*Exercise details*:
Sort through the data and copy the lines holding the word "Korean".

Dataset entries:
::::::

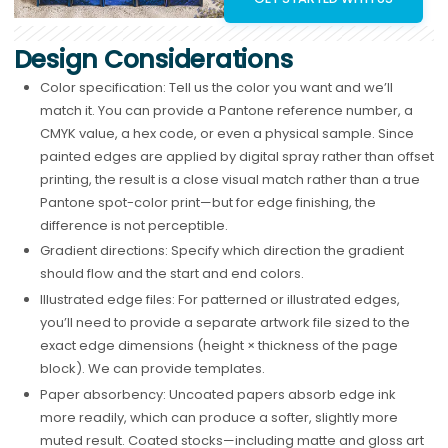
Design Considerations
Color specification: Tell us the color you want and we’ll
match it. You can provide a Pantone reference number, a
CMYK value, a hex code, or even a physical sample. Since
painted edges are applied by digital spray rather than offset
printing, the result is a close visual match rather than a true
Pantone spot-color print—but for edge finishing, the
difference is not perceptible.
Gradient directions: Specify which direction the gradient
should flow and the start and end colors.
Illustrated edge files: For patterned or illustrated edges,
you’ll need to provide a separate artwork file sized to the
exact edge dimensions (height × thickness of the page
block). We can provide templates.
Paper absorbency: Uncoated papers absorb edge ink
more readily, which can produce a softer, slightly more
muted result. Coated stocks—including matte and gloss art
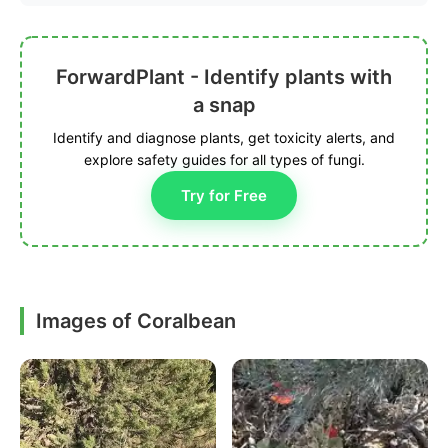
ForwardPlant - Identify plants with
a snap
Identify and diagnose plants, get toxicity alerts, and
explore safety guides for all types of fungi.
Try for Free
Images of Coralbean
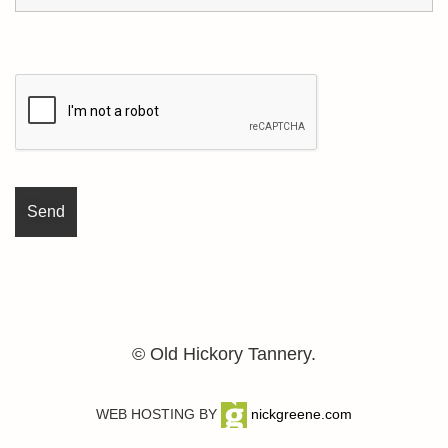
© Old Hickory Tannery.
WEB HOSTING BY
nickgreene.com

::::::

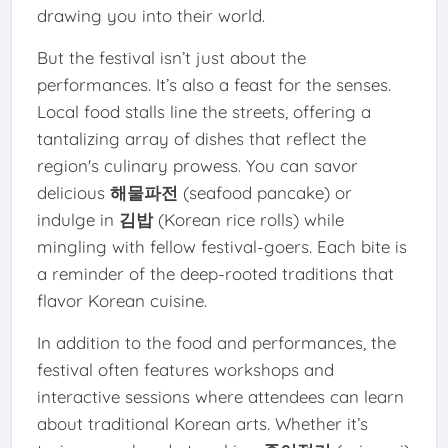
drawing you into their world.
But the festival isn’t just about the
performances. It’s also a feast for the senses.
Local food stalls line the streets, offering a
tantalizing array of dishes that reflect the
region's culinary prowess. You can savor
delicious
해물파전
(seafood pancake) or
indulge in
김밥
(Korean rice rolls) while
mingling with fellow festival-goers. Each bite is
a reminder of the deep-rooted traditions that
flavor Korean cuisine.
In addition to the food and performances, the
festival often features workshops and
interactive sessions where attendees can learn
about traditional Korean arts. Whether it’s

::::::

*Response*:
(Korean rice rolls) while
flavor Korean cuisine.
about traditional Korean arts. Whether it’s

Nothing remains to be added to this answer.